Alejandro Cañas 3 de octubre de 2017

Si por algo se caracteriza el fútbol, es por ser un método de anestesia perfecto para que los ciudadanos de a pie, aficionados de un equipo, dejen sus problemas personales de lado durante un rato y disfrutar de algo que debería ser un espectáculo para disfrutar y no para volcar el odio irracional contra los deportistas. Aprovecho este artículo para dividir el tema en dos partes.

Primero, destaco la cobardía y la ambigüedad con la que han actuado Bartomeu y su junta directiva no es propia ni digna de un club de fútbol grande como el Barça. Decidir que el partido se jugase a puerta cerrada cuando no había motivos para ello e intentar la suspensión o el aplazamiento del partido a una hora de disputarse fue la peor decisión que se podía haber tomado. La tibieza que han mostrado los directivos provoca, y con razón, el enfado de la afición y de los socios, que se quedan sin ver el espectáculo por el que habían pagado, y son los que no se merecen para nada que el circo político les afecte. Una decisión que demuestra la falta de determinación y de principios de los que presiden el club.

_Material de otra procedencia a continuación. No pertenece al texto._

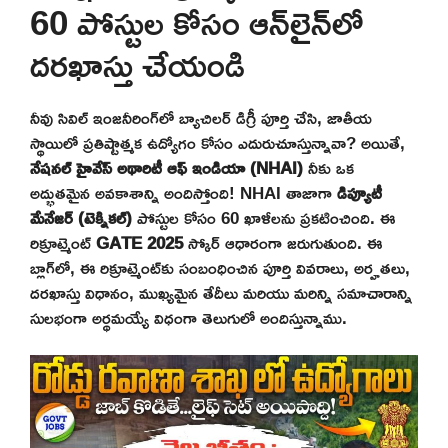
60 పోస్టుల కోసం ఆన్‌లైన్‌లో
దరఖాస్తు చేయండి
నీవు సివిల్ ఇంజనీరింగ్‌లో బ్యాచిలర్ డిగ్రీ పూర్తి చేసి, జాతీయ
స్థాయిలో ప్రతిష్టాత్మక ఉద్యోగం కోసం ఎదురుచూస్తున్నావా? అయితే,
నేషనల్ హైవేస్ అథారిటీ ఆఫ్ ఇండియా (NHAI)
నీకు ఒక
అద్భుతమైన అవకాశాన్ని అందిస్తోంది! NHAI తాజాగా
డిప్యూటీ
మేనేజర్ (టెక్నికల్)
పోస్టుల కోసం 60 ఖాళీలను ప్రకటించింది. ఈ
రిక్రూట్మెంట్
GATE 2025
స్కోర్ ఆధారంగా జరుగుతుంది. ఈ
బ్లాగ్‌లో, ఈ రిక్రూట్మెంట్‌కు సంబంధించిన పూర్తి వివరాలు, అర్హతలు,
దరఖాస్తు విధానం, ముఖ్యమైన తేదీలు మరియు మరిన్ని సమాచారాన్ని
సులభంగా అర్థమయ్యే విధంగా తెలుగులో అందిస్తున్నాము.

Para finalizar con este primer punto, el club y la Liga y/o la Federación Española de Fútbol podrían haber llegado a un acuerdo con antelación, adelantando el partido al sábado o plantear la posibilidad de jugar el partido en Gran Canaria.

Por otro lado, el debate de la continuidad de Piqué en la selección. Personalmente, a Piqué solo le reprocho que se posicione a favor de un referéndum que está fuera de la ley. Aun así, me manifiesto a su favor. Muchos medios de comunicación, cuyo interés tira hacia el Real Madrid, han contribuido a generar odio hacia el jugador, lo que genera un rechazo absoluto de los aficionados más pitos y cánticos como los que pudimos ver ayer.

Es también curioso subrayar la doble moralidad que tienen esos medios que he mencionado antes para generar este ambiente ofuscado que no hace otra que mermar el ambiente que se respira entre los jugadores de la selección. El doble rasero para determinar que Piqué es un provocador por mostrar su deseo de que la ciudadanía se exprese, y que otros deportistas como los Gasol o Rafa Nadal son bellísimas personas por expresarse sobre esta cuestión.

Los medios de comunicación no detestan a Piqué por lo que dijo el pasado domingo, sino que lo odian por lo que le odian. Por llevar la voz cantante del Barça y rajar contra el eterno rival. El defensa quiere seguir jugando con la selección, tiene motivos para ello (o debe tenerlos), se ha roto la cara jugando por España y lo ha dado todo, ganando todos los títulos posibles. No es una competición de patriotismo, porque por esas, Diego Costa no debería jugar con España y Marcos Senna no debería haber jugado la Eurocopa de 2008.

Lo que no puede permitir la Federación es abrir el entrenamiento al público para que se dediquen a silvar a un jugador, y Lopetegui no puede obligar a entrenar a los jugadores para mandarles a vestuarios a los 20 minutos por culpa de los aficionados que en vez de disfrutar de ver a los futbolistas, se dedican a insultar a un único jugador por pensar distinto a los demás.

No mezclemos más política con deporte, y que dejen en paz a un deporte tan extraordinario como el fútbol. Que los políticos no nos quiten el placer de disfrutar de un deporte que tanto nos atrae y nos hermana a mucha gente.